A sample of 300 is taken and the sample mean is computed to be 7.65 and the sample standard deviation is 5. Assume the data is ratio level.
Compute the 95% confidence interval on the mean.
Compute the 3.9% confidence interval on the mean
Which confidence interval is more practical and useful in a business situation? Why?
To compute confidence intervals, we need to use the formula:
Confidence Interval = sample mean ± (critical value) × (sample standard deviation / √sample size)
1. Compute the 95% confidence interval:
First, we need to find the critical value associated with a 95% confidence level. Since the data is ratio level and the sample size is large (n > 30), we can use the Z-distribution and the standard normal table. For a 95% confidence level, the critical value is 1.96.
95% confidence interval = 7.65 ± (1.96) × (5 / √300)
Simplifying the equation:
95% confidence interval = 7.65 ± (1.96) × (5 / √300)
95% confidence interval ≈ (6.14, 9.16)
Therefore, the 95% confidence interval on the mean is approximately (6.14, 9.16).
2. Compute the 3.9% confidence interval:
To compute the 3.9% confidence interval, we need to find the critical value associated with a 3.9% confidence level. Again, we can use the Z-distribution and the standard normal table. The critical value for a 3.9% confidence level is -1.97.
3.9% confidence interval = 7.65 ± (-1.97) × (5 / √300)
Simplifying the equation:
3.9% confidence interval = 7.65 ± (-1.97) × (5 / √300)
3.9% confidence interval ≈ (6.17, 9.13)
Therefore, the 3.9% confidence interval on the mean is approximately (6.17, 9.13).
3. Which confidence interval is more practical and useful in a business situation? Why?
In a business situation, the 95% confidence interval is more practical and useful. A 95% confidence interval is commonly used in statistical analysis as it provides a high level of certainty. It means that if the same experiment is repeated multiple times, 95% of the resulting confidence intervals will contain the true population mean. This level of confidence helps to reduce the risk of making incorrect decisions based on the sample mean.
On the other hand, the 3.9% confidence interval is extremely narrow and less commonly used in practice.

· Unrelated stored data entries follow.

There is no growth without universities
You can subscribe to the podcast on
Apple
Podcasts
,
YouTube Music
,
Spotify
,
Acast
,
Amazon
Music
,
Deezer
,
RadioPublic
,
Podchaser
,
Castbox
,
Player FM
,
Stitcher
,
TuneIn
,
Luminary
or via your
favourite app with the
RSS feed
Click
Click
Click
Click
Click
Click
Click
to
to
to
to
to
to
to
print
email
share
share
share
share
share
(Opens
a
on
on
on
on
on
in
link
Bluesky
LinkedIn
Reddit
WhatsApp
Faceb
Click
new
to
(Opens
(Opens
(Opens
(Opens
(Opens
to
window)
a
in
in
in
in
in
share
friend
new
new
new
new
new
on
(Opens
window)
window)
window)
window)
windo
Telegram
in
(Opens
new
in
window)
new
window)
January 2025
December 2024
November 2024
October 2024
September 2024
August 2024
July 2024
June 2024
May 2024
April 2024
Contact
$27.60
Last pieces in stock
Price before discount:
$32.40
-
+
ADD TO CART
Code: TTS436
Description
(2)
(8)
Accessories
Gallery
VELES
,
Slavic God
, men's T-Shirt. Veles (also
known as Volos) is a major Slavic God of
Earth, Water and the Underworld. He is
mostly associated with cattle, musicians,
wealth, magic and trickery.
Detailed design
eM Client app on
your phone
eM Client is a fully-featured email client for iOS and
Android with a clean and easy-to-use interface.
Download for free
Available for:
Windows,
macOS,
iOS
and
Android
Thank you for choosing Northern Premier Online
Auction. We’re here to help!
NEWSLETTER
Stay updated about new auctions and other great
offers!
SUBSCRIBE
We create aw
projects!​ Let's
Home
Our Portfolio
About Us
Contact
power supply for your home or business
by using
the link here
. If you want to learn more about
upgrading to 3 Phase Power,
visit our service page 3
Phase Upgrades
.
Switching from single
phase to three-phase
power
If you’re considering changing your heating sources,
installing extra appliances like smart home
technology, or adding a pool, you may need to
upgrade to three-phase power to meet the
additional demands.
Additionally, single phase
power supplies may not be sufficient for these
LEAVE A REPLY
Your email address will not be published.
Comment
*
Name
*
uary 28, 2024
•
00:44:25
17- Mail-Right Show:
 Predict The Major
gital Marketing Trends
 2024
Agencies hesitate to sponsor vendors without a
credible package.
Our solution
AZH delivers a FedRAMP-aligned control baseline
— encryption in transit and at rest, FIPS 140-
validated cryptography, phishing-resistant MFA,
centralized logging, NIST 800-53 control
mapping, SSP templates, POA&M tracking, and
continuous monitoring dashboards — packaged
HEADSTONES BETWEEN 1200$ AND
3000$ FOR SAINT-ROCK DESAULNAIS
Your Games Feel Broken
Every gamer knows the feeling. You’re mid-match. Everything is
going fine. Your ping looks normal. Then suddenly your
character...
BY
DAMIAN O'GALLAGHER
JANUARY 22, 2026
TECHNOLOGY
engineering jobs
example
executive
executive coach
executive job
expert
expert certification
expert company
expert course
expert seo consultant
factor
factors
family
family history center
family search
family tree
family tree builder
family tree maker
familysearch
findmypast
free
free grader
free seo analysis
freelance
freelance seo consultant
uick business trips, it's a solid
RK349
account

Such a narrow interval implies a very high level of certainty, but it also comes at the cost of a significant reduction in the range of potential values. This may lead to unnecessarily strict decision-making criteria and limit flexibility in business decisions.
Therefore, the 95% confidence interval is preferred in most business situations as it strikes a balance between providing a reasonable level of certainty and allowing for a wider range of potential values.